(To do) What lines below mention the word "Gerber"? Copy each one.

(Stored data entries)
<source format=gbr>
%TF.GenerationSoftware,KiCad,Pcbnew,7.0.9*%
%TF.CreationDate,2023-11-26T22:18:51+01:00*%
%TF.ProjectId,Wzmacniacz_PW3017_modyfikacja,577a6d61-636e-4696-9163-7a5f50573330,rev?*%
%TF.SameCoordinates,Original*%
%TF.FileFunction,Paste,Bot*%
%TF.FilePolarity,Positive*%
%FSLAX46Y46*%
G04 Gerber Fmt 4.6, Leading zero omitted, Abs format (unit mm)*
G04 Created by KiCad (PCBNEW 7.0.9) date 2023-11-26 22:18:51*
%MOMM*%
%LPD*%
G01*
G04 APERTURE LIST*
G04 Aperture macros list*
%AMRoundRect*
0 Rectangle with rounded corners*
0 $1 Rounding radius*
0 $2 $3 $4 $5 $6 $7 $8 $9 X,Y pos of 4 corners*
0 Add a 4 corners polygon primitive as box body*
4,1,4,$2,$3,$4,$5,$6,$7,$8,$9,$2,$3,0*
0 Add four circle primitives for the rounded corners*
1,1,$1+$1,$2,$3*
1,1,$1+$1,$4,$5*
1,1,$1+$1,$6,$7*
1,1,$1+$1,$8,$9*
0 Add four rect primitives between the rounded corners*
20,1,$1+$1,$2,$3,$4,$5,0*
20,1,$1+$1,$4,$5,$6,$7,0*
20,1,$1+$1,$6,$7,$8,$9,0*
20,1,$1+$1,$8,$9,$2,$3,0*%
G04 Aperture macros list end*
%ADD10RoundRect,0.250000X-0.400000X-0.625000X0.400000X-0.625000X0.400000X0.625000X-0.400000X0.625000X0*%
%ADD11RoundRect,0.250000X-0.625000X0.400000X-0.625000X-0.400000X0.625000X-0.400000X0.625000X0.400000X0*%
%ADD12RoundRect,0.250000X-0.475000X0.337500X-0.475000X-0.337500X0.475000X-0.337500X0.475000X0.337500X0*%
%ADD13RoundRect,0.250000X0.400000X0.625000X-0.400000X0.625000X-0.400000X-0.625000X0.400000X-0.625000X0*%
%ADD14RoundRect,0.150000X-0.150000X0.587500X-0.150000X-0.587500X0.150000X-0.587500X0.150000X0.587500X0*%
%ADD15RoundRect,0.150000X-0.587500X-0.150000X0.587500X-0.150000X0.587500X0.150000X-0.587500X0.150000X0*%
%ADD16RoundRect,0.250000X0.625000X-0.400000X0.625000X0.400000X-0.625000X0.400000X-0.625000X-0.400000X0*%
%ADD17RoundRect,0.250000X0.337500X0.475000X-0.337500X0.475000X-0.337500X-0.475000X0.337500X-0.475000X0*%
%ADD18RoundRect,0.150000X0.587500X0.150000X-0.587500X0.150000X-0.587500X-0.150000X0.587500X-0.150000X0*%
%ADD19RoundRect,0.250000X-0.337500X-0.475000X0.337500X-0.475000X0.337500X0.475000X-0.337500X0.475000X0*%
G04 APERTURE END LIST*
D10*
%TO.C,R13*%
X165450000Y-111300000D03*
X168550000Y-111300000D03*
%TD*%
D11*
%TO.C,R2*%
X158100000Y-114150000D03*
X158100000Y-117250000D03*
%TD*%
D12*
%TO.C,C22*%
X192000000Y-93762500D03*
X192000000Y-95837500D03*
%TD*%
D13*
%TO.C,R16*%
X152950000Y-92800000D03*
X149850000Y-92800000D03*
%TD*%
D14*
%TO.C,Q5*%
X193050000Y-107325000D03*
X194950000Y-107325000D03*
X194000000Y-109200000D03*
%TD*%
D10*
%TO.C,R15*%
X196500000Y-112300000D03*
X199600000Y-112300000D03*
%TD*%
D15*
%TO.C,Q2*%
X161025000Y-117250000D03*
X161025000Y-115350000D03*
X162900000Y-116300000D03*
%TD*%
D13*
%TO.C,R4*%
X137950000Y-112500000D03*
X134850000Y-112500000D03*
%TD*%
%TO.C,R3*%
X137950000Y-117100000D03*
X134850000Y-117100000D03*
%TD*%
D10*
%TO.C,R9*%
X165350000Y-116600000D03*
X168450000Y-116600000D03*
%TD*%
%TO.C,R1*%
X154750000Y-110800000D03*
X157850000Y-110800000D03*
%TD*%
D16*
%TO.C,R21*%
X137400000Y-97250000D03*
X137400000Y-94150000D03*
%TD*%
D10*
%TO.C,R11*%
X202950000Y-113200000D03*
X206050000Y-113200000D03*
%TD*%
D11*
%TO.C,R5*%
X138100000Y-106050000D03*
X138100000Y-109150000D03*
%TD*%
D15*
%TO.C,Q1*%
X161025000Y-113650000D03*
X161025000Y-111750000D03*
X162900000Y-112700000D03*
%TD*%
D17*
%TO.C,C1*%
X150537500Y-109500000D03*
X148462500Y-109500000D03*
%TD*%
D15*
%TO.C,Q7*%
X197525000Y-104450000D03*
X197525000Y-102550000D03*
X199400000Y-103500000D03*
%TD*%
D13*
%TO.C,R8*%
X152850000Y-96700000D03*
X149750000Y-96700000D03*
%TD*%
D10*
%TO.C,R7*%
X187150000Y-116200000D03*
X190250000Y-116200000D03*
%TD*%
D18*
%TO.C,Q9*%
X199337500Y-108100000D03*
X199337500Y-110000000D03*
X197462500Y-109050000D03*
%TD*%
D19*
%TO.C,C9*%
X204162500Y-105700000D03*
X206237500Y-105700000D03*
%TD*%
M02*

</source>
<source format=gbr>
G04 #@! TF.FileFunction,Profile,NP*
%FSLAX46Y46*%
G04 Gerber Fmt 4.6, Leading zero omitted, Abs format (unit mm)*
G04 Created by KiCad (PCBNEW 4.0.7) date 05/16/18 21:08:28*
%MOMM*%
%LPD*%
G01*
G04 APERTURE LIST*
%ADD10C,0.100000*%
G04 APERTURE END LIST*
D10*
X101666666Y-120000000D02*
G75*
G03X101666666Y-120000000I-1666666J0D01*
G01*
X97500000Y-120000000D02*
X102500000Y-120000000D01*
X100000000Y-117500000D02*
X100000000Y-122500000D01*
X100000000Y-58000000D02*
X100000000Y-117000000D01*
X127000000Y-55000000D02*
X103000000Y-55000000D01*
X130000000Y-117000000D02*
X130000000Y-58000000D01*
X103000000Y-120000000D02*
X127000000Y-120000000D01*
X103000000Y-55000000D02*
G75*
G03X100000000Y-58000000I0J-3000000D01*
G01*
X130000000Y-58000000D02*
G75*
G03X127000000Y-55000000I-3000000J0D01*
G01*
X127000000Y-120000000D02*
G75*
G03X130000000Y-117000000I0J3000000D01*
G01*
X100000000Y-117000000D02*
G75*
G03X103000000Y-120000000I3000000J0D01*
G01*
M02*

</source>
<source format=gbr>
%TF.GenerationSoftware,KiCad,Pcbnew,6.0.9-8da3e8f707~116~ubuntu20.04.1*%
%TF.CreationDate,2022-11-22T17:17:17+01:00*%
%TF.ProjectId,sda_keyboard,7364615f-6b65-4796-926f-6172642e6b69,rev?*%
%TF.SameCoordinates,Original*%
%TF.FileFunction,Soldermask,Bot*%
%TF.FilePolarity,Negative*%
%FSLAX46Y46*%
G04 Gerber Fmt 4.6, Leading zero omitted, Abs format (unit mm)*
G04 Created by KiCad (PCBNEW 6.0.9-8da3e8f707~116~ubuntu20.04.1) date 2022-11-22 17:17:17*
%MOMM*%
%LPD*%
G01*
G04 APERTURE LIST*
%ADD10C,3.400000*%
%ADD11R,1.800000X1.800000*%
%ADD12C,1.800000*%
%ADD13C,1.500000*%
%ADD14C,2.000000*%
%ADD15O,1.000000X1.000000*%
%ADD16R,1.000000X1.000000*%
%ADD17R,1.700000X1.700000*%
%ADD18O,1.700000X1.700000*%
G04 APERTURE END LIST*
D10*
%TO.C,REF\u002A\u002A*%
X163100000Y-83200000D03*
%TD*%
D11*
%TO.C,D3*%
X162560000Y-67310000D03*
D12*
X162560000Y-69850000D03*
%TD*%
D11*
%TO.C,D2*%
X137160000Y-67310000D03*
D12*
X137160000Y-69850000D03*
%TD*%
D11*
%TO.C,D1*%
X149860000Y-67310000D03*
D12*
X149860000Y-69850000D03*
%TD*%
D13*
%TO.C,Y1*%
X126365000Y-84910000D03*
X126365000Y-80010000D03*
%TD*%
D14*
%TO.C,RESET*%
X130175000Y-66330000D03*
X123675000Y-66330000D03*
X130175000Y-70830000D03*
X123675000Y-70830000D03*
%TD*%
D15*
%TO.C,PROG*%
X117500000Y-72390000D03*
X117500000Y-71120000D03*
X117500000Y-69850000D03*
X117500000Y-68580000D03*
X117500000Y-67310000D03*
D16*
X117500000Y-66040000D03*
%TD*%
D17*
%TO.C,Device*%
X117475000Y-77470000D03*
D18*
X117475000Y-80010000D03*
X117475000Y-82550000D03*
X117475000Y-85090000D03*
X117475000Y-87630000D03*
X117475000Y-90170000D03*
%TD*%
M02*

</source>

==

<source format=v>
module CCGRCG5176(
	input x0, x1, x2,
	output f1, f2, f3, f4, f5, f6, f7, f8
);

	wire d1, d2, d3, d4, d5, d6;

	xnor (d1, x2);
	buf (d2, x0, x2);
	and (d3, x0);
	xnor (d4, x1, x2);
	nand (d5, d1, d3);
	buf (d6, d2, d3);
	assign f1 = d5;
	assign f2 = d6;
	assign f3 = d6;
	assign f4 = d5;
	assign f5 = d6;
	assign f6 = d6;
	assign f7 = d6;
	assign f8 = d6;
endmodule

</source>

---

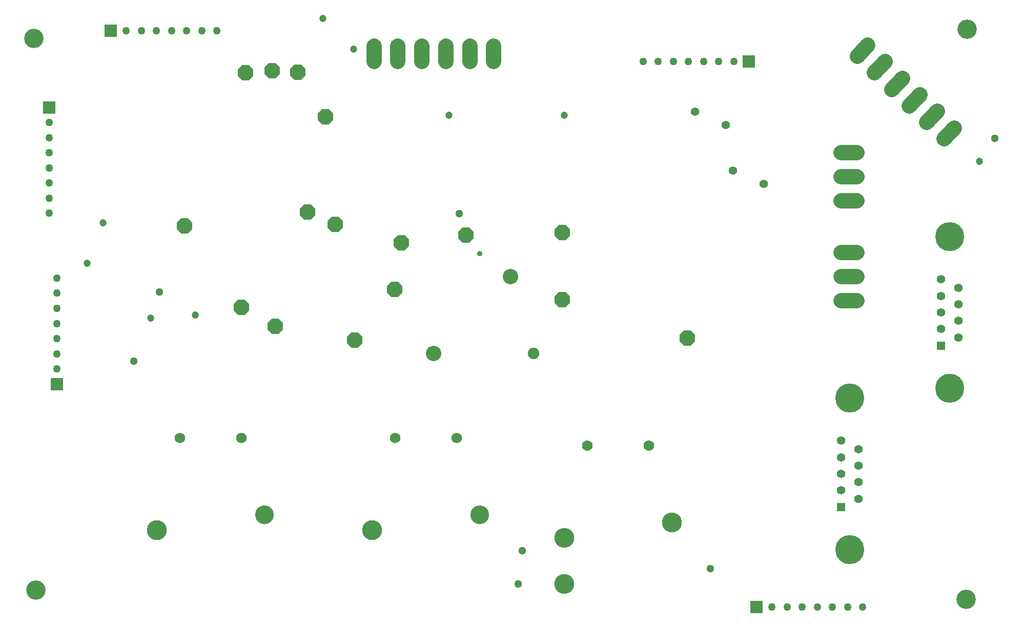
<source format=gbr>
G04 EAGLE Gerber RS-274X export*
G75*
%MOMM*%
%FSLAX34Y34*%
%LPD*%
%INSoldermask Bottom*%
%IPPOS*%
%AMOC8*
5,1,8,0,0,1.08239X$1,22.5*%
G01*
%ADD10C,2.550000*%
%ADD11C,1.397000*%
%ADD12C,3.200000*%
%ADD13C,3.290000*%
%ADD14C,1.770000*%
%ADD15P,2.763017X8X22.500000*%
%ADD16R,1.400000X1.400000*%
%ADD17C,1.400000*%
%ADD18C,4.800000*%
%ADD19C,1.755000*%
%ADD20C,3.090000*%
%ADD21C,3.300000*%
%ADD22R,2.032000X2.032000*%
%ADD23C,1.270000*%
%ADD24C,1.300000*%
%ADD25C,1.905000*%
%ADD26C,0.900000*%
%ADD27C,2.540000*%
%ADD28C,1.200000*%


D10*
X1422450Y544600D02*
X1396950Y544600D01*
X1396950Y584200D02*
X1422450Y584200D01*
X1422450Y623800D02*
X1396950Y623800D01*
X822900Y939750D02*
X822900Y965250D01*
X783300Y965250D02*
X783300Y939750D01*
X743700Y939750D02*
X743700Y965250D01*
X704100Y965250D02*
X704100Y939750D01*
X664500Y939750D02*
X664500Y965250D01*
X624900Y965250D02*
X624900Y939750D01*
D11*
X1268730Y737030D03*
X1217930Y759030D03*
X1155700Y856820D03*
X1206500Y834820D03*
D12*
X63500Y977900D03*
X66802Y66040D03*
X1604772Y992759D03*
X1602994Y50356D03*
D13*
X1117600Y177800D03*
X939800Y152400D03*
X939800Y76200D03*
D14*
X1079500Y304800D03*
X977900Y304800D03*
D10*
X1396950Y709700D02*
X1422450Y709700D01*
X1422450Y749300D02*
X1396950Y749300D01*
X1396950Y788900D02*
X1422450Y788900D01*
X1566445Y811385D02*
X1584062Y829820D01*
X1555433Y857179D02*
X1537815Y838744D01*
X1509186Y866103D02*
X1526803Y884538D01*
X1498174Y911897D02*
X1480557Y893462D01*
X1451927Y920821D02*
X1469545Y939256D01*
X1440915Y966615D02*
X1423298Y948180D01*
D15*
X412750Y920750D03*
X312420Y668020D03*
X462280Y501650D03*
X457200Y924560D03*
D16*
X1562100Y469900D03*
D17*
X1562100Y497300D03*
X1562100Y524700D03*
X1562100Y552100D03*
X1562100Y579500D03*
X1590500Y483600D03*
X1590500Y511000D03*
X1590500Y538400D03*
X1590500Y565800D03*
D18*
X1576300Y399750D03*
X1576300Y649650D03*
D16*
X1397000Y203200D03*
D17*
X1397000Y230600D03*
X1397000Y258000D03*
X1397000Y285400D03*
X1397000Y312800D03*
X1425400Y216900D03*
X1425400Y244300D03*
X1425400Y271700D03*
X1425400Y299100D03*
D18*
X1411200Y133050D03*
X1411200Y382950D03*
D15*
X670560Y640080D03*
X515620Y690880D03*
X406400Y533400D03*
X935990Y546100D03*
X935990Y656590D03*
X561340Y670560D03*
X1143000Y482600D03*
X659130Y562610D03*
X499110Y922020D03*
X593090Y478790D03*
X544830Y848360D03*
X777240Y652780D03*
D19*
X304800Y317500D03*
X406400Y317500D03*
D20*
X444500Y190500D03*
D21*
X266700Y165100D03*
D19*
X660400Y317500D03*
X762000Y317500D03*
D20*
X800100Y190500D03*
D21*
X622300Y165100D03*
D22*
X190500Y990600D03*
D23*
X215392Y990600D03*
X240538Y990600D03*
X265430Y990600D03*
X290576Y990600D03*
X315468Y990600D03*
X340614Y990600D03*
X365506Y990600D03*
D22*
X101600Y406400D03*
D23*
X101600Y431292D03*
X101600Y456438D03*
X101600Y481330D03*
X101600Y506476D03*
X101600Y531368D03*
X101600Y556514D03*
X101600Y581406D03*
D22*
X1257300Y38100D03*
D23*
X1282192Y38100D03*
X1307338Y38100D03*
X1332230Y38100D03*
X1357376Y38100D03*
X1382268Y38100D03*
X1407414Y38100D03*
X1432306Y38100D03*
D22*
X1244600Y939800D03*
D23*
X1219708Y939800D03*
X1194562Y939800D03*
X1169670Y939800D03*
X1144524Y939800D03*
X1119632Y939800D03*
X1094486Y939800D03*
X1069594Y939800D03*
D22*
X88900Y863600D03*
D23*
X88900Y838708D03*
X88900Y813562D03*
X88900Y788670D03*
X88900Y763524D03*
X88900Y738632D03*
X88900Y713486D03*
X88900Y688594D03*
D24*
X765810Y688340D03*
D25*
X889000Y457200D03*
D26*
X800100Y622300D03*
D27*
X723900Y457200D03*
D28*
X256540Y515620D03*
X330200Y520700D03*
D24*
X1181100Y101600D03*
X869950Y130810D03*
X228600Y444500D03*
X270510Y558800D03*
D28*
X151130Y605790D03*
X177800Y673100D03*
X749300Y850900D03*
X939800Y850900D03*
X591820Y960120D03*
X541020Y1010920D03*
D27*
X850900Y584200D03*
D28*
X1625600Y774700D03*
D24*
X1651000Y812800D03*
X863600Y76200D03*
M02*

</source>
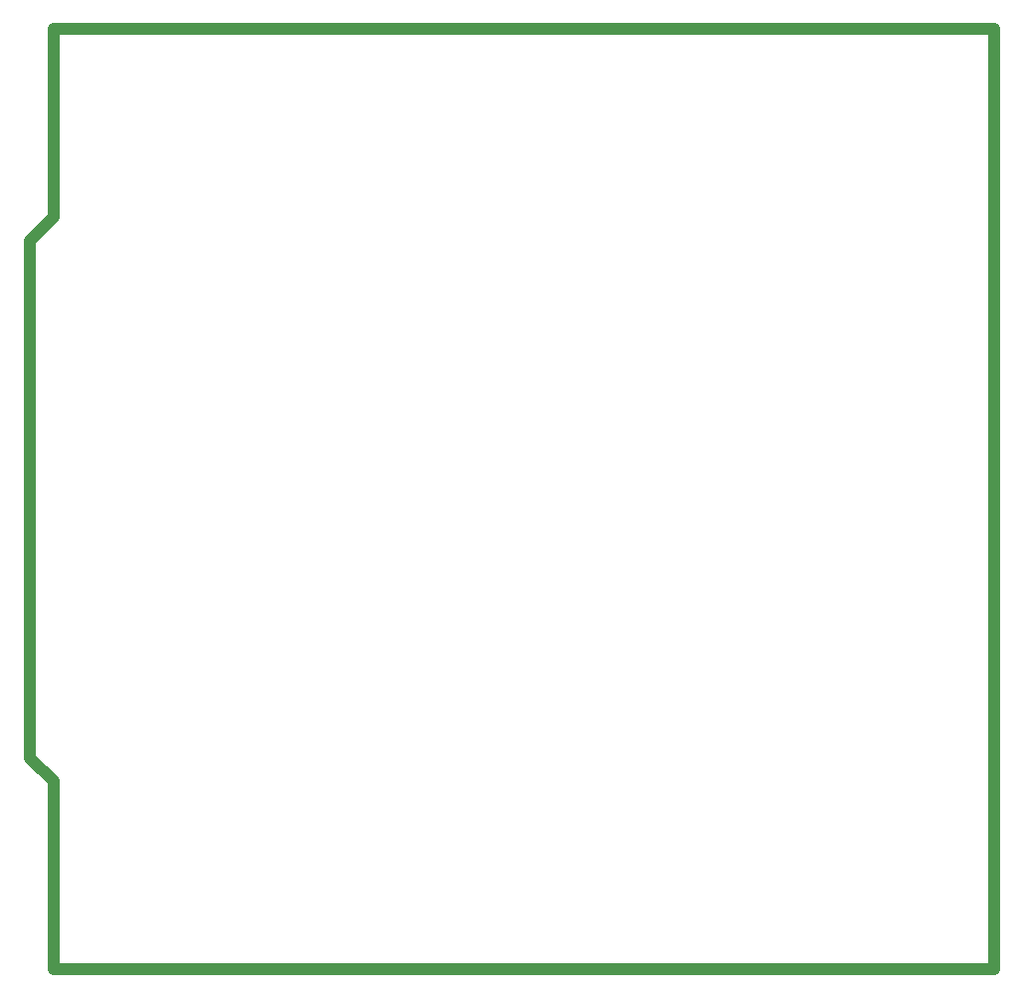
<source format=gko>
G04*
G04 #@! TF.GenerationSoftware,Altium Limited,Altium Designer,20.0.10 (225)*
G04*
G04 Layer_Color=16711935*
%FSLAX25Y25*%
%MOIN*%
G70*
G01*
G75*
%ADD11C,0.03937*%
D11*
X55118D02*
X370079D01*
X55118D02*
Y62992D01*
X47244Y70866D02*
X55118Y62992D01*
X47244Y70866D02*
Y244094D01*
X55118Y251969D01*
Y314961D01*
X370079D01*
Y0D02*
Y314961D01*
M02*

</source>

(Output of the exercise)
G04 Gerber Fmt 4.6, Leading zero omitted, Abs format (unit mm)*
G04 Gerber Fmt 4.6, Leading zero omitted, Abs format (unit mm)*
G04 Gerber Fmt 4.6, Leading zero omitted, Abs format (unit mm)*
G04 EAGLE Gerber RS-274X export*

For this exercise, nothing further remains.